Избранные произведения для детей - Дмитрий Мамин-Сибиряк
Шрифт:
Интервал:
Закладка:
Дядя Ипатыч выхлопотал Ваньке поденщину по десяти копеек в день.
Так Ванька и остался под домной, где скоро обжился и привык, точно у себя дома. Работа была нетрудная в дневную смену, а когда приходилось работать по ночам, Ванька спал на ходу. Правда, Ипатыч берег малыша и не томил непосильной работой, но не спать ночь было похуже всякой работы.
— Ничего, привыкнешь, — утешал его Ипатыч. — Уж мы с тобой природные мастеровые, — значит, только старайся. А будешь болтать, очень просто — за вихры.
И Ванька старался.
Доменная печь казалась Ваньке, как и дяде Ипатычу, чем-то живым: мальчик часто прислушивался к шуму доменных фурм, которыми нагнетался в поддувало воздух, и ему представлялось, что это дышит сама домна.

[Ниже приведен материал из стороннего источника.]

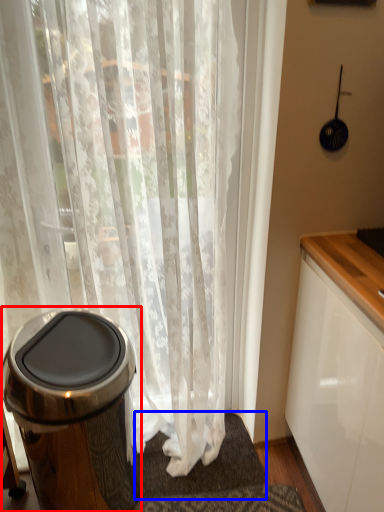
Question: Which object is further to the camera taking this photo, waste container (highlighted by a red box) or bath mat (highlighted by a blue box)?

Choices:
 (A) waste container
 (B) bath mat

Answer: (B)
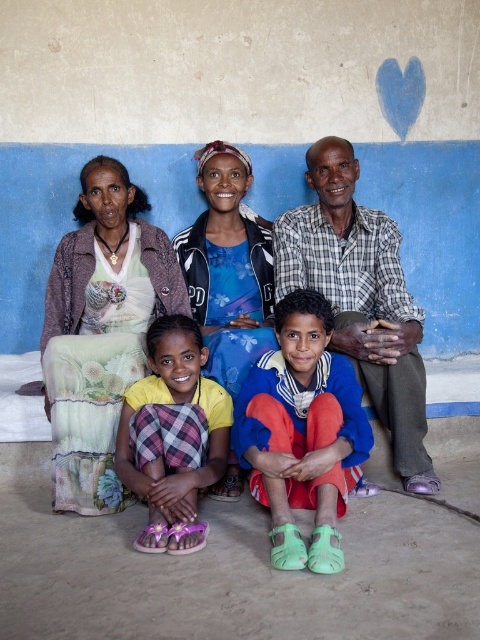
You are a photographer setting up a shoot for a clothing brand. You have two outfits to showcase in the image provided. The first is the matte black jacket at center and the second is the checkered fabric shirt at center. The brand wants to highlight the height difference between the two outfits. Based on the scene description, which outfit appears taller in the image?

The matte black jacket at center appears taller than the checkered fabric shirt at center in the image.

You are a photographer standing 1.5 meters away from the blue fabric pants at lower center. You want to take a photo of the entire group without moving the subjects. Can you step back to capture everyone in the frame?

The subjects are 2.14 meters apart. Since you are already 1.5 meters away from the blue fabric pants at lower center, stepping back further may allow you to capture the entire group in the frame.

Устройство печи и ее работа были хорошо известны Ваньке еще раньше. Он видел, как на пожоге обжигают руду; потом, как мальчики его возраста разбивают ее на мелкие куски, а потом эту измельченную руду свозят на верх доменной печи и засыпают вперемежку с углем.
Наверху работа шла без перерыва день и ночь, как и под домной. Выпуск чугуна производился два раза в день, и перед каждым выпуском дядя Ипатыч делал пробу, то есть в особую форму отливал взятый из печи расплавленный чугун, а когда он остывал — разламывал… Если получался мягкий серый чугун, Ипатыч хвалил «старуху», а если жесткий, белый, с лучистым изломом, старик начинал ругаться.

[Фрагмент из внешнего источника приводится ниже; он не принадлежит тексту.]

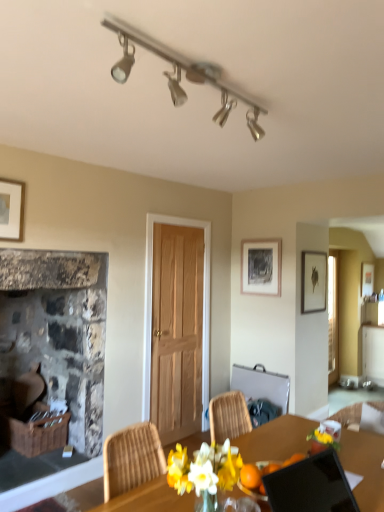
Question: Is black glossy laptop at lower right to the left of matte black picture frame at upper center, the second picture frame viewed from the right, from the viewer's perspective?

Choices:
 (A) yes
 (B) no

Answer: (A)

Question: Is black glossy laptop at lower right positioned behind matte black picture frame at upper center, placed as the first picture frame when sorted from left to right?

Choices:
 (A) yes
 (B) no

Answer: (B)

Question: From the image's perspective, is black glossy laptop at lower right beneath matte black picture frame at upper center, placed as the first picture frame when sorted from left to right?

Choices:
 (A) no
 (B) yes

Answer: (B)

Question: Could matte black picture frame at upper center, placed as the first picture frame when sorted from left to right, be considered to be inside black glossy laptop at lower right?

Choices:
 (A) no
 (B) yes

Answer: (A)

Question: From a real-world perspective, is black glossy laptop at lower right over matte black picture frame at upper center, placed as the first picture frame when sorted from left to right?

Choices:
 (A) yes
 (B) no

Answer: (B)

Question: Do you think metallic silver chair at center is within wooden table at center, or outside of it?

Choices:
 (A) inside
 (B) outside

Answer: (B)

Question: From the image's perspective, is metallic silver chair at center above or below wooden table at center?

Choices:
 (A) above
 (B) below

Answer: (B)

Question: Is metallic silver chair at center wider or thinner than wooden table at center?

Choices:
 (A) wide
 (B) thin

Answer: (B)

Question: Is metallic silver chair at center in front of or behind wooden table at center in the image?

Choices:
 (A) front
 (B) behind

Answer: (B)

Question: From a real-world perspective, relative to matte black picture frame at upper center, placed as the first picture frame when sorted from left to right, is metallic silver chair at center vertically above or below?

Choices:
 (A) above
 (B) below

Answer: (B)

Question: Considering the positions of metallic silver chair at center and matte black picture frame at upper center, the second picture frame viewed from the right, in the image, is metallic silver chair at center wider or thinner than matte black picture frame at upper center, the second picture frame viewed from the right,?

Choices:
 (A) thin
 (B) wide

Answer: (B)

Question: Is point (246, 374) positioned closer to the camera than point (271, 285)?

Choices:
 (A) closer
 (B) farther

Answer: (B)

Question: Relative to matte black picture frame at upper center, the second picture frame viewed from the right, is metallic silver chair at center in front or behind?

Choices:
 (A) front
 (B) behind

Answer: (A)

Question: Is metallic silver chair at center inside the boundaries of rustic stone fireplace at left, or outside?

Choices:
 (A) outside
 (B) inside

Answer: (A)

Question: Is metallic silver chair at center wider or thinner than rustic stone fireplace at left?

Choices:
 (A) thin
 (B) wide

Answer: (A)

Впрочем, он никогда не ругал самой печи, а ругался так, в пространство, чтобы сорвать сердце.
Всех рабочих под домной «обращалось», как пишут в заводских отчетах, около двадцати человек. Сами рабочие не говорят: «работать под домной», а «ходить под домной». Тут были и литухи, то есть рабочие, которые отливали чугун в постоянные изложницы и в специальные формы; и формовщики, приготовлявшие в особом помещении формы для чугунных отливов; и простые рабочие; и мальчики, как Ванька, подметавшие сор и летавшие по разным поручениям по всей фабрике.

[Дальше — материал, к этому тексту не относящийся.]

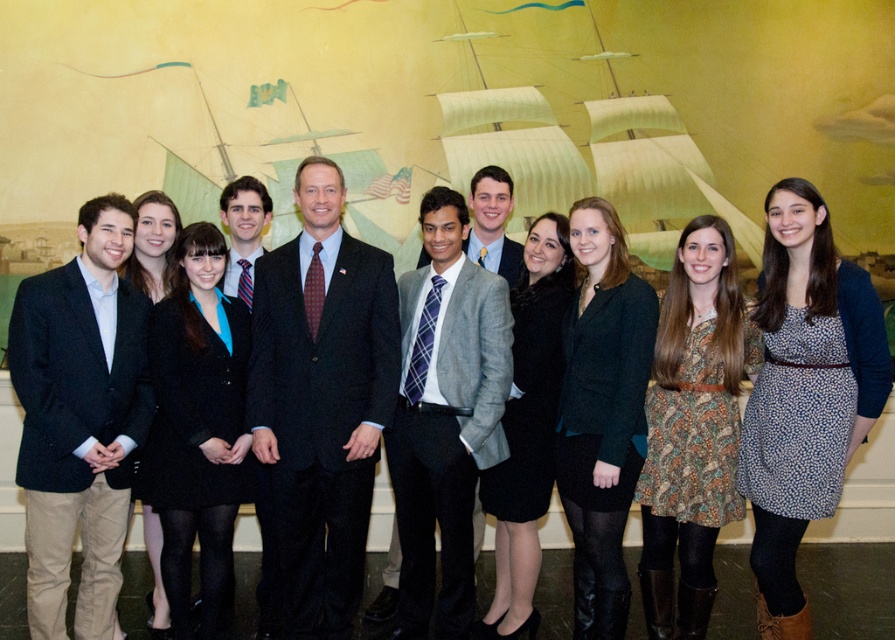
Measure the distance between dark gray suit at center and matte black suit at center.

dark gray suit at center and matte black suit at center are 30.24 inches apart.

Who is lower down, dark gray suit at center or matte black suit at center?

dark gray suit at center

Is point (320, 536) farther from camera compared to point (228, 182)?

No, it is not.

Find the location of a particular element. Image resolution: width=895 pixels, height=640 pixels. dark gray suit at center is located at coordinates (322, 400).

Between black woolen blazer at center and black wool coat at center, which one appears on the left side from the viewer's perspective?

black wool coat at center is more to the left.

Consider the image. Which is below, black woolen blazer at center or black wool coat at center?

black woolen blazer at center is lower down.

Which is behind, point (228, 506) or point (143, 228)?

The point (143, 228) is more distant.

This screenshot has height=640, width=895. In order to click on black woolen blazer at center in this screenshot , I will do `click(197, 426)`.

Is blue dotted dress at center smaller than dark green textured blazer at center?

Actually, blue dotted dress at center might be larger than dark green textured blazer at center.

Does blue dotted dress at center have a lesser height compared to dark green textured blazer at center?

Indeed, blue dotted dress at center has a lesser height compared to dark green textured blazer at center.

Between point (795, 230) and point (611, 541), which one is positioned behind?

Point (611, 541)

The width and height of the screenshot is (895, 640). What are the coordinates of `blue dotted dress at center` in the screenshot? It's located at (804, 394).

Работа под домной была не тяжелая, и Ванька чувствовал себя на фабрике совсем хорошо, но нет худа без добра и добра без худа.
Было одно обстоятельство, к которому Ванька не мог привыкнуть: именно — когда являлся заводской управитель, которого рабочие прозвали «Карла».
«Карла» появлялся всегда неожиданно, точно вырастал из земли, и появлялся именно в то самое время, когда его меньше всего ожидали. Это был среднего роста белокурый человек с длинными рыжими усами и козлиной бородкой. Зиму и лето он ходил в коротенькой охотничьей курточке, заложив руки в карманы. Он служил в Полуденском заводе больше десяти лет, но рабочие как-то не могли к нему привыкнуть.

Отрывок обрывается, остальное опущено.